## DATASET CONTENT
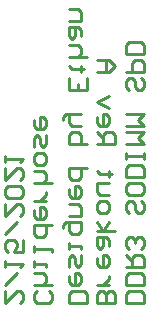
<source format=gbr>
%TF.GenerationSoftware,Altium Limited,Altium Designer,20.1.14 (287)*%
G04 Layer_Color=32896*
%FSLAX26Y26*%
%MOIN*%
%TF.SameCoordinates,6A0BC998-17C7-4340-AACC-798D36D37454*%
%TF.FilePolarity,Positive*%
%TF.FileFunction,Legend,Bot*%
%TF.Part,Single*%
G01*
G75*
%TA.AperFunction,NonConductor*%
%ADD18C,0.010000*%
D18*
X1613881Y3020000D02*
X1553900D01*
Y3049990D01*
X1563897Y3059987D01*
X1603884D01*
X1613881Y3049990D01*
Y3020000D01*
Y3079981D02*
X1553900D01*
Y3109971D01*
X1563897Y3119968D01*
X1603884D01*
X1613881Y3109971D01*
Y3079981D01*
X1553900Y3139961D02*
X1613881D01*
Y3169952D01*
X1603884Y3179948D01*
X1583891D01*
X1573894Y3169952D01*
Y3139961D01*
Y3159955D02*
X1553900Y3179948D01*
X1603884Y3199942D02*
X1613881Y3209939D01*
Y3229932D01*
X1603884Y3239929D01*
X1593888D01*
X1583891Y3229932D01*
Y3219935D01*
Y3229932D01*
X1573894Y3239929D01*
X1563897D01*
X1553900Y3229932D01*
Y3209939D01*
X1563897Y3199942D01*
X1603884Y3359890D02*
X1613881Y3349893D01*
Y3329900D01*
X1603884Y3319903D01*
X1593888D01*
X1583891Y3329900D01*
Y3349893D01*
X1573894Y3359890D01*
X1563897D01*
X1553900Y3349893D01*
Y3329900D01*
X1563897Y3319903D01*
X1613881Y3409874D02*
Y3389881D01*
X1603884Y3379884D01*
X1563897D01*
X1553900Y3389881D01*
Y3409874D01*
X1563897Y3419871D01*
X1603884D01*
X1613881Y3409874D01*
Y3439864D02*
X1553900D01*
Y3469855D01*
X1563897Y3479851D01*
X1603884D01*
X1613881Y3469855D01*
Y3439864D01*
Y3499845D02*
Y3519838D01*
Y3509842D01*
X1553900D01*
Y3499845D01*
Y3519838D01*
Y3549829D02*
X1613881D01*
X1593888Y3569822D01*
X1613881Y3589816D01*
X1553900D01*
Y3609809D02*
X1613881D01*
X1593888Y3629803D01*
X1613881Y3649796D01*
X1553900D01*
X1603884Y3769758D02*
X1613881Y3759761D01*
Y3739767D01*
X1603884Y3729771D01*
X1593888D01*
X1583891Y3739767D01*
Y3759761D01*
X1573894Y3769758D01*
X1563897D01*
X1553900Y3759761D01*
Y3739767D01*
X1563897Y3729771D01*
X1553900Y3789751D02*
X1613881D01*
Y3819741D01*
X1603884Y3829738D01*
X1583891D01*
X1573894Y3819741D01*
Y3789751D01*
X1613881Y3849732D02*
X1553900D01*
Y3879722D01*
X1563897Y3889719D01*
X1603884D01*
X1613881Y3879722D01*
Y3849732D01*
X1517904Y3020000D02*
X1457924D01*
Y3049990D01*
X1467920Y3059987D01*
X1477917D01*
X1487914Y3049990D01*
Y3020000D01*
Y3049990D01*
X1497911Y3059987D01*
X1507908D01*
X1517904Y3049990D01*
Y3020000D01*
X1497911Y3079981D02*
X1457924D01*
X1477917D01*
X1487914Y3089977D01*
X1497911Y3099974D01*
Y3109971D01*
X1457924Y3169952D02*
Y3149958D01*
X1467920Y3139961D01*
X1487914D01*
X1497911Y3149958D01*
Y3169952D01*
X1487914Y3179948D01*
X1477917D01*
Y3139961D01*
X1497911Y3209939D02*
Y3229932D01*
X1487914Y3239929D01*
X1457924D01*
Y3209939D01*
X1467920Y3199942D01*
X1477917Y3209939D01*
Y3239929D01*
X1457924Y3259923D02*
X1517904D01*
X1477917D02*
X1497911Y3289913D01*
X1477917Y3259923D02*
X1457924Y3289913D01*
Y3329900D02*
Y3349893D01*
X1467920Y3359890D01*
X1487914D01*
X1497911Y3349893D01*
Y3329900D01*
X1487914Y3319903D01*
X1467920D01*
X1457924Y3329900D01*
X1497911Y3379884D02*
X1467920D01*
X1457924Y3389881D01*
Y3419871D01*
X1497911D01*
X1507908Y3449861D02*
X1497911D01*
Y3439864D01*
Y3459858D01*
Y3449861D01*
X1467920D01*
X1457924Y3459858D01*
Y3549829D02*
X1517904D01*
Y3579819D01*
X1507908Y3589816D01*
X1487914D01*
X1477917Y3579819D01*
Y3549829D01*
Y3569822D02*
X1457924Y3589816D01*
Y3639800D02*
Y3619806D01*
X1467920Y3609809D01*
X1487914D01*
X1497911Y3619806D01*
Y3639800D01*
X1487914Y3649796D01*
X1477917D01*
Y3609809D01*
X1497911Y3669790D02*
X1457924Y3689783D01*
X1497911Y3709777D01*
X1457924Y3789751D02*
X1497911D01*
X1517904Y3809745D01*
X1497911Y3829738D01*
X1457924D01*
X1487914D01*
Y3789751D01*
X1421928Y3020000D02*
X1361947D01*
Y3049990D01*
X1371944Y3059987D01*
X1411931D01*
X1421928Y3049990D01*
Y3020000D01*
X1361947Y3109971D02*
Y3089977D01*
X1371944Y3079981D01*
X1391937D01*
X1401934Y3089977D01*
Y3109971D01*
X1391937Y3119968D01*
X1381940D01*
Y3079981D01*
X1361947Y3139961D02*
Y3169952D01*
X1371944Y3179948D01*
X1381940Y3169952D01*
Y3149958D01*
X1391937Y3139961D01*
X1401934Y3149958D01*
Y3179948D01*
X1361947Y3199942D02*
Y3219935D01*
Y3209939D01*
X1401934D01*
Y3199942D01*
X1341954Y3269919D02*
Y3279916D01*
X1351950Y3289913D01*
X1401934D01*
Y3259923D01*
X1391937Y3249926D01*
X1371944D01*
X1361947Y3259923D01*
Y3289913D01*
Y3309906D02*
X1401934D01*
Y3339897D01*
X1391937Y3349893D01*
X1361947D01*
Y3399877D02*
Y3379884D01*
X1371944Y3369887D01*
X1391937D01*
X1401934Y3379884D01*
Y3399877D01*
X1391937Y3409874D01*
X1381940D01*
Y3369887D01*
X1421928Y3469855D02*
X1361947D01*
Y3439864D01*
X1371944Y3429867D01*
X1391937D01*
X1401934Y3439864D01*
Y3469855D01*
X1421928Y3549829D02*
X1361947D01*
Y3579819D01*
X1371944Y3589816D01*
X1381940D01*
X1391937D01*
X1401934Y3579819D01*
Y3549829D01*
Y3609809D02*
X1371944D01*
X1361947Y3619806D01*
Y3649796D01*
X1351950D01*
X1341954Y3639800D01*
Y3629803D01*
X1361947Y3649796D02*
X1401934D01*
X1421928Y3769758D02*
Y3729771D01*
X1361947D01*
Y3769758D01*
X1391937Y3729771D02*
Y3749764D01*
X1411931Y3799748D02*
X1401934D01*
Y3789751D01*
Y3809745D01*
Y3799748D01*
X1371944D01*
X1361947Y3809745D01*
X1421928Y3839735D02*
X1361947D01*
X1391937D01*
X1401934Y3849732D01*
Y3869725D01*
X1391937Y3879722D01*
X1361947D01*
X1401934Y3909712D02*
Y3929706D01*
X1391937Y3939703D01*
X1361947D01*
Y3909712D01*
X1371944Y3899715D01*
X1381940Y3909712D01*
Y3939703D01*
X1361947Y3959696D02*
X1401934D01*
Y3989686D01*
X1391937Y3999683D01*
X1361947D01*
X1295961Y3059987D02*
X1305957Y3049990D01*
Y3029997D01*
X1295961Y3020000D01*
X1255974D01*
X1245977Y3029997D01*
Y3049990D01*
X1255974Y3059987D01*
X1305957Y3079981D02*
X1245977D01*
X1275967D01*
X1285964Y3089977D01*
Y3109971D01*
X1275967Y3119968D01*
X1245977D01*
Y3139961D02*
Y3159955D01*
Y3149958D01*
X1285964D01*
Y3139961D01*
X1245977Y3189945D02*
Y3209939D01*
Y3199942D01*
X1305957D01*
Y3189945D01*
Y3279916D02*
X1245977D01*
Y3249926D01*
X1255974Y3239929D01*
X1275967D01*
X1285964Y3249926D01*
Y3279916D01*
X1245977Y3329900D02*
Y3309906D01*
X1255974Y3299910D01*
X1275967D01*
X1285964Y3309906D01*
Y3329900D01*
X1275967Y3339897D01*
X1265970D01*
Y3299910D01*
X1285964Y3359890D02*
X1245977D01*
X1265970D01*
X1275967Y3369887D01*
X1285964Y3379884D01*
Y3389880D01*
X1305957Y3419871D02*
X1245977D01*
X1275967D01*
X1285964Y3429867D01*
Y3449861D01*
X1275967Y3459858D01*
X1245977D01*
Y3489848D02*
Y3509842D01*
X1255974Y3519838D01*
X1275967D01*
X1285964Y3509842D01*
Y3489848D01*
X1275967Y3479851D01*
X1255974D01*
X1245977Y3489848D01*
Y3539832D02*
Y3569822D01*
X1255974Y3579819D01*
X1265970Y3569822D01*
Y3549829D01*
X1275967Y3539832D01*
X1285964Y3549829D01*
Y3579819D01*
X1245977Y3629803D02*
Y3609809D01*
X1255974Y3599812D01*
X1275967D01*
X1285964Y3609809D01*
Y3629803D01*
X1275967Y3639800D01*
X1265970D01*
Y3599812D01*
X1150000Y3059987D02*
Y3020000D01*
X1189987Y3059987D01*
X1199984D01*
X1209981Y3049990D01*
Y3029997D01*
X1199984Y3020000D01*
X1150000Y3079981D02*
X1189987Y3119968D01*
X1150000Y3139961D02*
Y3159955D01*
Y3149958D01*
X1209981D01*
X1199984Y3139961D01*
X1209981Y3229932D02*
Y3189945D01*
X1179990D01*
X1189987Y3209939D01*
Y3219935D01*
X1179990Y3229932D01*
X1159997D01*
X1150000Y3219935D01*
Y3199942D01*
X1159997Y3189945D01*
X1150000Y3249926D02*
X1189987Y3289913D01*
X1150000Y3349893D02*
Y3309906D01*
X1189987Y3349893D01*
X1199984D01*
X1209981Y3339897D01*
Y3319903D01*
X1199984Y3309906D01*
Y3369887D02*
X1209981Y3379884D01*
Y3399877D01*
X1199984Y3409874D01*
X1159997D01*
X1150000Y3399877D01*
Y3379884D01*
X1159997Y3369887D01*
X1199984D01*
X1150000Y3469855D02*
Y3429867D01*
X1189987Y3469855D01*
X1199984D01*
X1209981Y3459858D01*
Y3439864D01*
X1199984Y3429867D01*
X1150000Y3489848D02*
Y3509842D01*
Y3499845D01*
X1209981D01*
X1199984Y3489848D01*
%TF.MD5,bf16b590aee6c5b313d719d026752426*%
M02*

</source>
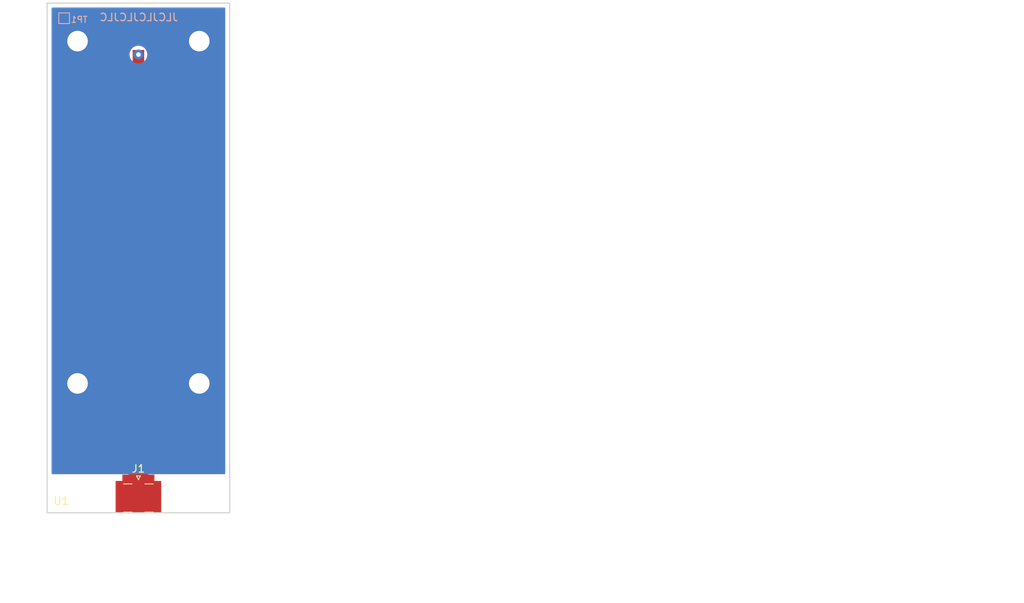
<source format=kicad_pcb>
(kicad_pcb (version 20211014) (generator pcbnew)

  (general
    (thickness 0.8)
  )

  (paper "A4")
  (title_block
    (title "Quadrifilar antenna for UHF RFID - Part C")
    (rev "1.0")
    (company "The Antenna Guy")
  )

  (layers
    (0 "F.Cu" signal)
    (31 "B.Cu" signal)
    (32 "B.Adhes" user "B.Adhesive")
    (33 "F.Adhes" user "F.Adhesive")
    (34 "B.Paste" user)
    (35 "F.Paste" user)
    (36 "B.SilkS" user "B.Silkscreen")
    (37 "F.SilkS" user "F.Silkscreen")
    (38 "B.Mask" user)
    (39 "F.Mask" user)
    (40 "Dwgs.User" user "User.Drawings")
    (41 "Cmts.User" user "User.Comments")
    (42 "Eco1.User" user "User.Eco1")
    (43 "Eco2.User" user "User.Eco2")
    (44 "Edge.Cuts" user)
    (45 "Margin" user)
    (46 "B.CrtYd" user "B.Courtyard")
    (47 "F.CrtYd" user "F.Courtyard")
    (48 "B.Fab" user)
    (49 "F.Fab" user)
  )

  (setup
    (pad_to_mask_clearance 0)
    (pcbplotparams
      (layerselection 0x00010fc_ffffffff)
      (disableapertmacros false)
      (usegerberextensions false)
      (usegerberattributes true)
      (usegerberadvancedattributes true)
      (creategerberjobfile true)
      (svguseinch false)
      (svgprecision 6)
      (excludeedgelayer true)
      (plotframeref false)
      (viasonmask false)
      (mode 1)
      (useauxorigin false)
      (hpglpennumber 1)
      (hpglpenspeed 20)
      (hpglpendiameter 15.000000)
      (dxfpolygonmode true)
      (dxfimperialunits true)
      (dxfusepcbnewfont true)
      (psnegative false)
      (psa4output false)
      (plotreference true)
      (plotvalue true)
      (plotinvisibletext false)
      (sketchpadsonfab false)
      (subtractmaskfromsilk false)
      (outputformat 1)
      (mirror false)
      (drillshape 1)
      (scaleselection 1)
      (outputdirectory "")
    )
  )

  (net 0 "")
  (net 1 "GND")
  (net 2 "Net-(U1-Pad2)")
  (net 3 "Net-(J1-Pad2)")

  (footprint "Quadrifilar_antenna:input_balun_complement" (layer "F.Cu") (at 150 125))

  (footprint "Quadrifilar_antenna:SMA_Samtec_J-P-X-ST-EM1-Inverted_design" (layer "F.Cu") (at 150 123.15))

  (footprint "MountingHole:MountingHole_2.7mm_M2.5" (layer "F.Cu") (at 142 108.232476))

  (footprint "MountingHole:MountingHole_2.7mm_M2.5" (layer "F.Cu") (at 158 108.232476))

  (footprint "MountingHole:MountingHole_2.7mm_M2.5" (layer "F.Cu") (at 142 63.232476))

  (footprint "MountingHole:MountingHole_2.7mm_M2.5" (layer "F.Cu") (at 158 63.232476))

  (footprint "TestPoint:TestPoint_Pad_1.0x1.0mm" (layer "B.Cu") (at 140.2334 60.2234))

  (gr_poly
    (pts
      (xy 160.02 120.1166)
      (xy 139.9794 120.1166)
      (xy 139.9794 67.7164)
      (xy 160.02 67.7164)
    ) (layer "B.Mask") (width 0.1) (fill solid) (tstamp cc0c93a0-00d5-4954-91b9-8057f943f4b2))
  (gr_line (start 160 67.732476) (end 160 125.232476) (layer "Dwgs.User") (width 0.15) (tstamp 56ed8922-c669-46f9-9fdb-4b326d92d917))
  (gr_line (start 140 67.732476) (end 160 67.732476) (layer "Dwgs.User") (width 0.15) (tstamp 664e07f5-8935-460b-9cda-bd2fe8648f54))
  (gr_line (start 140 125.232476) (end 140 67.732476) (layer "Dwgs.User") (width 0.15) (tstamp c6ec7281-67e3-4a89-bc1d-2401ec86f969))
  (gr_line (start 138 125.232476) (end 138 58.232476) (layer "Edge.Cuts") (width 0.15) (tstamp 00000000-0000-0000-0000-0000604c6240))
  (gr_line (start 138 58.232476) (end 162 58.232476) (layer "Edge.Cuts") (width 0.15) (tstamp 35998010-f4a5-47f0-9f5c-7863ac93452b))
  (gr_line (start 162 58.232476) (end 162 125.232476) (layer "Edge.Cuts") (width 0.15) (tstamp d8c2e7d6-5de9-4e2d-9d77-e5d94cc7d615))
  (gr_line (start 162 125.232476) (end 138 125.232476) (layer "Edge.Cuts") (width 0.15) (tstamp dcd76bd1-5e6f-432a-8abd-24514244b0a0))
  (gr_text "JLCJLCJLCJLC" (at 150.0632 60.0964) (layer "B.SilkS") (tstamp 01f88e91-967b-40e3-870b-4e251e9e969e)
    (effects (font (size 1 1) (thickness 0.15)) (justify mirror))
  )
  (gr_text "This piece is part of a larger assembly. \nPlease check the remaining parts at:\nhttps://github.com/theantennaguy/antenna-projects/tree/main/Quadrifilar_antenna" (at 168.275 87.3506) (layer "Cmts.User") (tstamp ed14ead2-d578-4d93-b5ff-bfa8e0719c47)
    (effects (font (size 1.5 1.5) (thickness 0.3)) (justify left))
  )
  (gr_text "WARNING: Circuit designed\nfor 0.8mm FR-4 Board." (at 140.3096 80.8228 270) (layer "F.Fab") (tstamp 42f01c36-b09a-42b1-a8fa-50bef5d8f43b)
    (effects (font (size 1.1 1.1) (thickness 0.22)) (justify left))
  )
  (gr_text "WARNING: If assembled on 1.6 mm \nboard will not work as intended!" (at 159.512 103.4288 90) (layer "F.Fab") (tstamp 9eba9f71-d8e8-4448-bbe7-d20aea40ee59)
    (effects (font (size 1.1 1.1) (thickness 0.22)) (justify left))
  )

  (segment (start 151.987 123.0122) (end 150.407876 123.0122) (width 0.25) (layer "F.Cu") (net 3) (tstamp 1e7ef844-4f38-4a77-9651-6ca62f051f0c))
  (segment (start 147.987 123.0122) (end 149.462124 123.0122) (width 0.25) (layer "F.Cu") (net 3) (tstamp 4f0ffcda-0a58-4dbc-b966-57f6f45da4c2))
  (segment (start 150.407876 123.0122) (end 149.935 123.485076) (width 0.25) (layer "F.Cu") (net 3) (tstamp 8e4f1eef-1b23-4736-b250-f93be5121a3f))
  (segment (start 149.462124 123.0122) (end 149.935 123.485076) (width 0.25) (layer "F.Cu") (net 3) (tstamp ae8a4e9c-9216-405c-a67f-6905a0d93e3b))

  (zone (net 1) (net_name "GND") (layer "B.Cu") (tstamp 591870ea-68d3-4f9c-a243-642a4bc599e7) (hatch edge 0.508)
    (connect_pads yes (clearance 0.508))
    (min_thickness 0.254)
    (fill yes (thermal_gap 0.508) (thermal_bridge_width 0.508))
    (polygon
      (pts
        (xy 161.9631 120.1674)
        (xy 137.9601 120.1674)
        (xy 137.9982 58.2168)
        (xy 162.0012 58.2168)
      )
    )
    (filled_polygon
      (layer "B.Cu")
      (pts
        (xy 161.290001 120.0404)
        (xy 138.71 120.0404)
        (xy 138.71 64.873439)
        (xy 148.715 64.873439)
        (xy 148.715 65.126561)
        (xy 148.764381 65.374821)
        (xy 148.861247 65.608676)
        (xy 149.001875 65.81914)
        (xy 149.18086 65.998125)
        (xy 149.391324 66.138753)
        (xy 149.625179 66.235619)
        (xy 149.873439 66.285)
        (xy 150.126561 66.285)
        (xy 150.374821 66.235619)
        (xy 150.608676 66.138753)
        (xy 150.81914 65.998125)
        (xy 150.998125 65.81914)
        (xy 151.138753 65.608676)
        (xy 151.235619 65.374821)
        (xy 151.285 65.126561)
        (xy 151.285 64.873439)
        (xy 151.235619 64.625179)
        (xy 151.138753 64.391324)
        (xy 150.998125 64.18086)
        (xy 150.81914 64.001875)
        (xy 150.608676 63.861247)
        (xy 150.374821 63.764381)
        (xy 150.126561 63.715)
        (xy 149.873439 63.715)
        (xy 149.625179 63.764381)
        (xy 149.391324 63.861247)
        (xy 149.18086 64.001875)
        (xy 149.001875 64.18086)
        (xy 148.861247 64.391324)
        (xy 148.764381 64.625179)
        (xy 148.715 64.873439)
        (xy 138.71 64.873439)
        (xy 138.71 58.942476)
        (xy 161.29 58.942476)
      )
    )
  )
)

</source>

## REQUIRED WORK
State the count of lines holding the string "Adhesive" in the listing above, and nothing else.

## YOUR RESPONSE
2